___ LISTED RECORDS

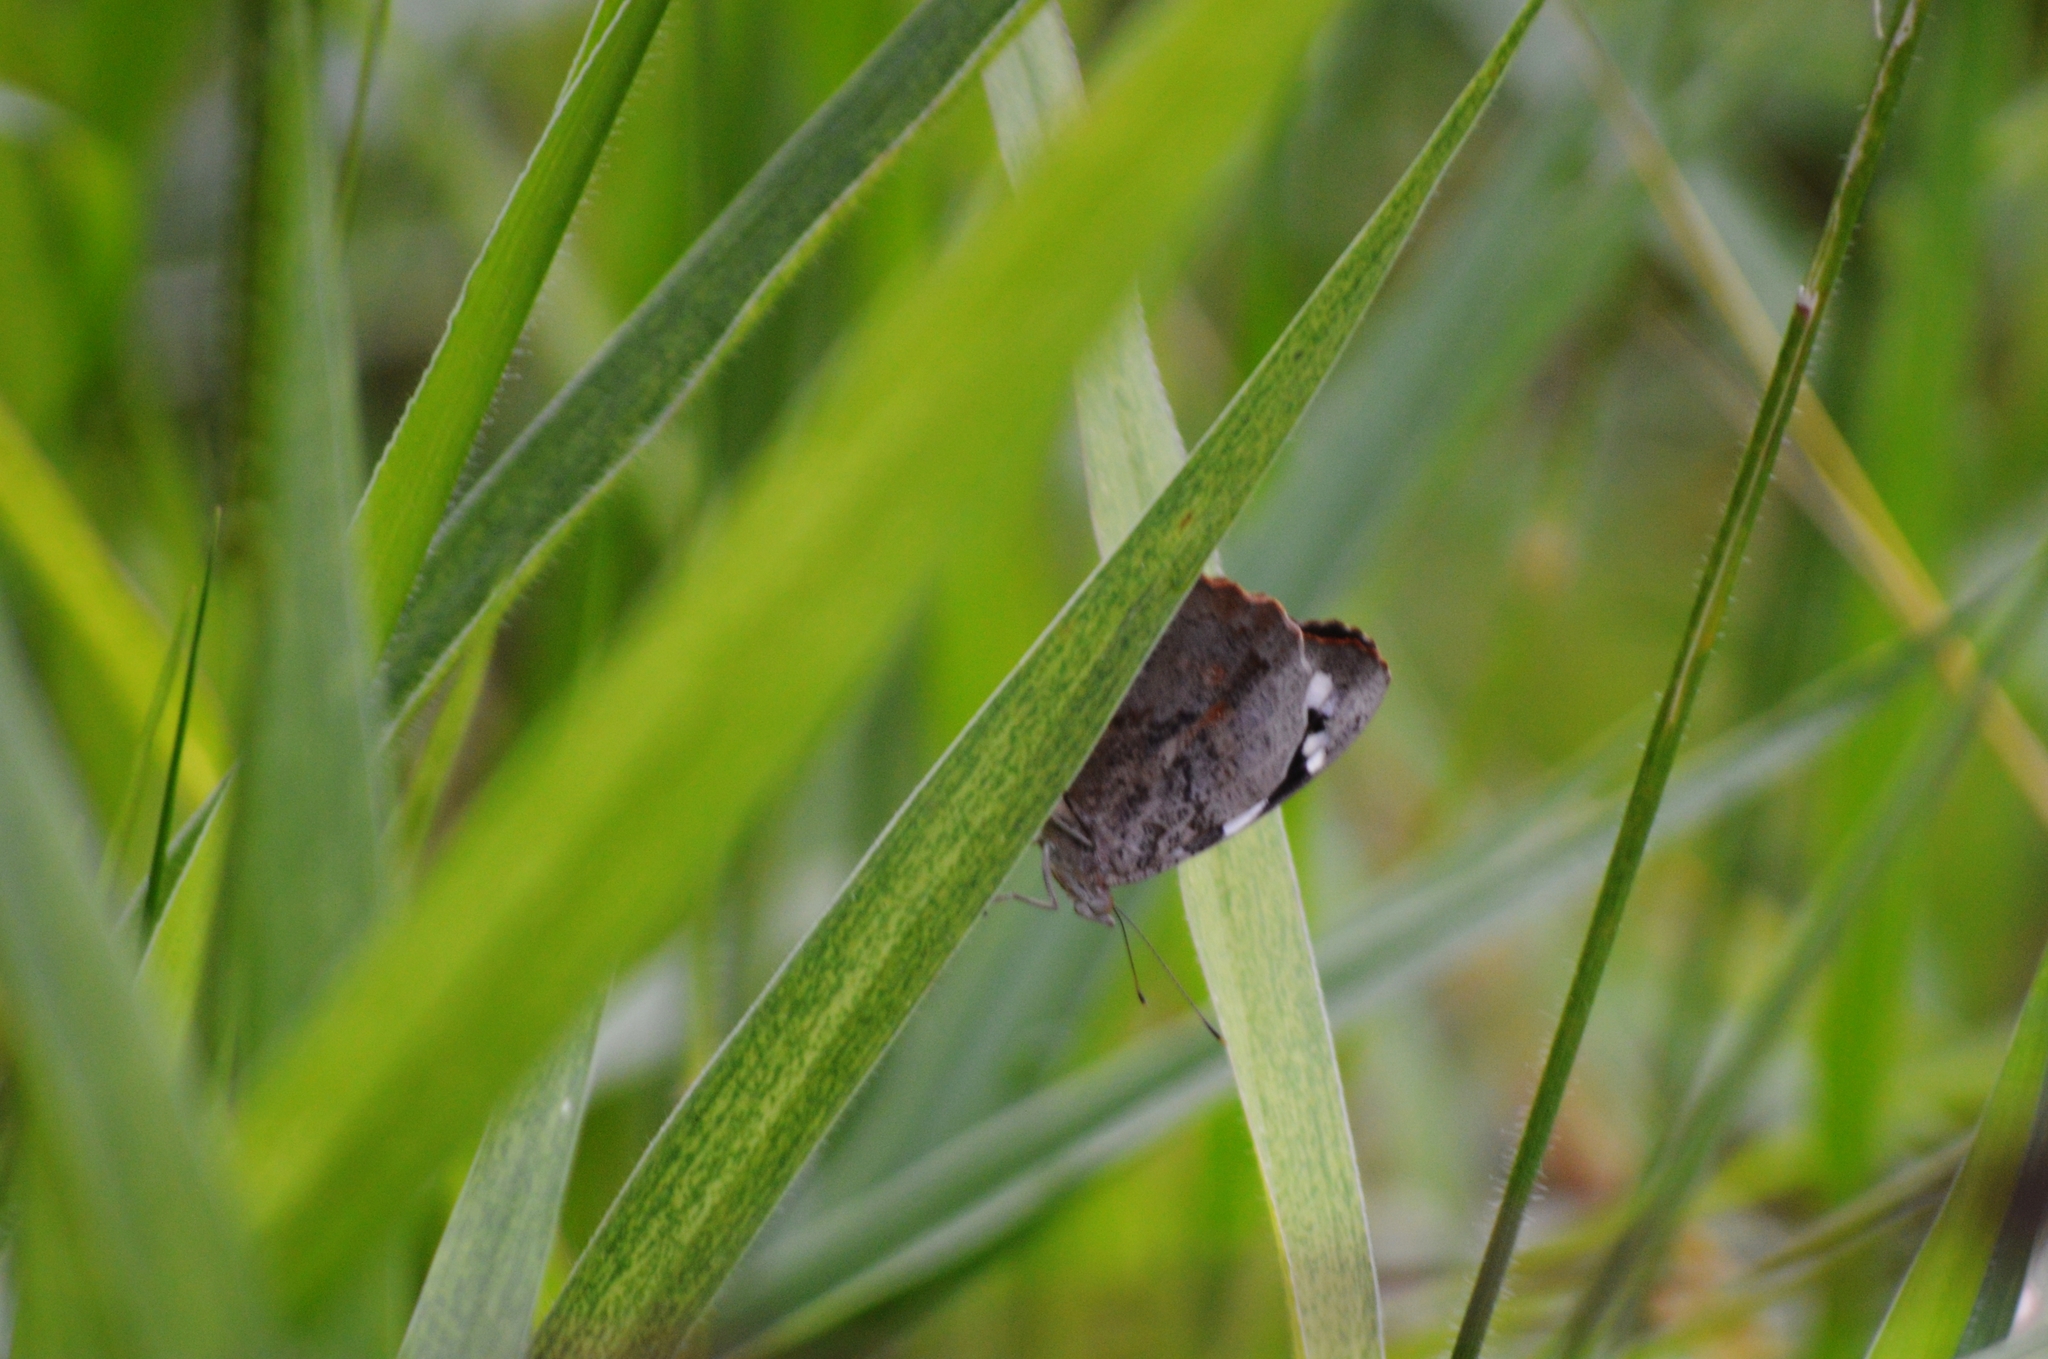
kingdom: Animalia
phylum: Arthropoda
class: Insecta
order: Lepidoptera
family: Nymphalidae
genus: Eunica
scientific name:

______

**WHAT THE TASK ASKS:**
Swap "scientific name" for "species" throughout the records above and write the lines out again with everything else unchanged. Leave out the pictures.

**SOLUTION FOR THIS PROBLEM:**
kingdom: Animalia
phylum: Arthropoda
class: Insecta
order: Lepidoptera
family: Nymphalidae
genus: Eunica
species:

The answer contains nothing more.